Cells exposed to cyanide [153], fructose [202], hypoxia, [201,204], ethanol [203], or choline chloride [130] undergo a marked cellular acidification, decrease in cellular ATP content, and a large Mg2+ extrusion. This extrusion is the consequence of a decrease in buffering capacity (ATP loss) and binding affinity within the cytoplasm. Recently, Yamaguchi and Ishikawa [287] reported that a cytosolic [Mg2+]i of ∼1 mM (a physiological Mg2+ concentration measured in the cytosol of various cells [219,255]), inhibits by ∼50% the current generated by the electrogenic Na+-HCO\( {}_{3}^{-}\)cotransporter NBCe1-B. Increasing the free Mg2+ concentration to 3 mM completely abolishes NBCe1-B current. This regulatory effect is exerted by Mg2+ and not Mg(ATP)2–, and occurs at the N-terminus of the transporter [287]. It is still unresolved whether Mg2+ binds the N-terminus of the transporter directly or exerts its effects via an intermediate, Mg2+-modulated regulatory protein [287].
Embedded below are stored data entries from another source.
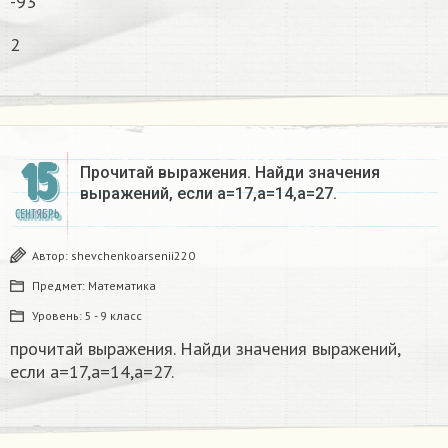
-93
2
15
Прочитай выражения. Найди значения
выражений, если а=17,а=14,а=27.
СЕНТЯБРЬ
Автор:
shevchenkoarsenii220
Предмет:
Математика
Уровень:
5 - 9 класс
прочитай выражения. Найди значения выражений,
если а=17,а=14,а=27.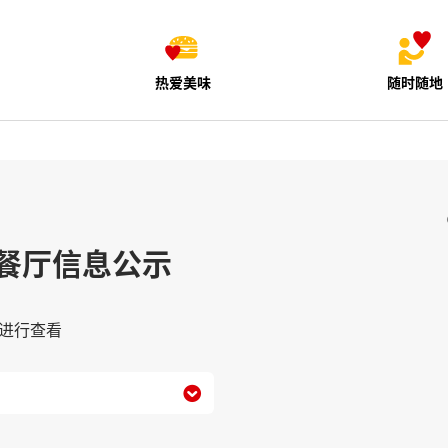
热爱美味
随时随地
餐厅信息公示
进行查看

On the other hand, increasing cellular Mg2+ content has a stimulatory role on the expression of aquaporin 3 in CaCo-3 cells [288]. This isoform of aquaporin is highly expressed in the gastrointestinal tract, in which it absorbs water, glycerol, and urea. The effect of Mg2+ on aquaporin mRNA expression appears to involve cAMP/PKA/CREB signaling, as well as MEK1/2 and MSK1 [288], suggesting the occurrence of both short- and long-term regulation on the protein activity and expression. As aquaporin 3 is highly expressed in brain, erythrocytes, kidney, and skin, in addition to the gastrointestinal tract, the occurrence of a modulating effect of Mg2+ on aquaporin 3 expression in these tissues may be highly relevant for various physiological and pathological conditions including brain swelling following traumatic injury. It remains to be determined whether Mg2+ exerts a similar regulatory role on other aquaporin isoforms.
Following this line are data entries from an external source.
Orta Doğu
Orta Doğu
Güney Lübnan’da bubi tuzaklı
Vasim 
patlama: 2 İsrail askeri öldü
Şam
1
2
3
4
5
Taken together, these two sets of information emphasize a role of Mg2+ in regulating directly pH, volume, and cation concentration, especially Na+ within the cell, and indirectly fatty acid metabolism via aquaporin 3-mediated glycerol accumulation.

6.5 Cell Cycle

Cell cycle [221,289,290], cell proliferation [291], and cell differentiation [292294] have all been associated with the maintenance of an optimal Mg2+ level. Under conditions in which cellular Mg2+ accessibility is restricted or reduced, cell proliferation and cell cycle progression are markedly impaired as is cell differentiation [292294]. The mechanisms by which a decrease in cellular Mg2+ content affects these cellular processes revolve around defective MAPKs [221] and p27 [290] signaling, increased oxidative stress level [292], and decreased Mg(ATP)2– levels [223,294]. Because the cellular Mg(ATP)2– level is at a level optimal for protein synthesis [223], any alteration in this metabolic parameter will have major repercussion on the proper functioning of the cell. In addition, extracellular Mg2+ levels regulate integrin signaling, de facto modulating the interaction among cells and between cells and extracellular matrix [295]. All together, these observations support the notion that an optimal Mg2+ level is essential to guarantee cell cycle progression and retention of proper cell morphology and function, and prevent the undesired progression towards cell death or neoplastic destiny [296].

7 Conclusions

In the last few years, our understanding of the mechanisms regulating cellular and whole body Mg2+ homeostasis has advanced significantly. Although in terms of overall understanding the field still lags behind the knowledge available for other ions such as Ca2+, H+, K+ or Na+, the identification of Mg2+ channels and transport mechanisms in the membrane of cells and cellular organelles, and a better comprehension of the various signaling pathways and conditions regulating Mg2+ transport are providing new tools to address essential questions about the relevance of Mg2+ for various cell functions under physiological and pathological conditions.

Acknowledgments This work was supported by grant AA-11593.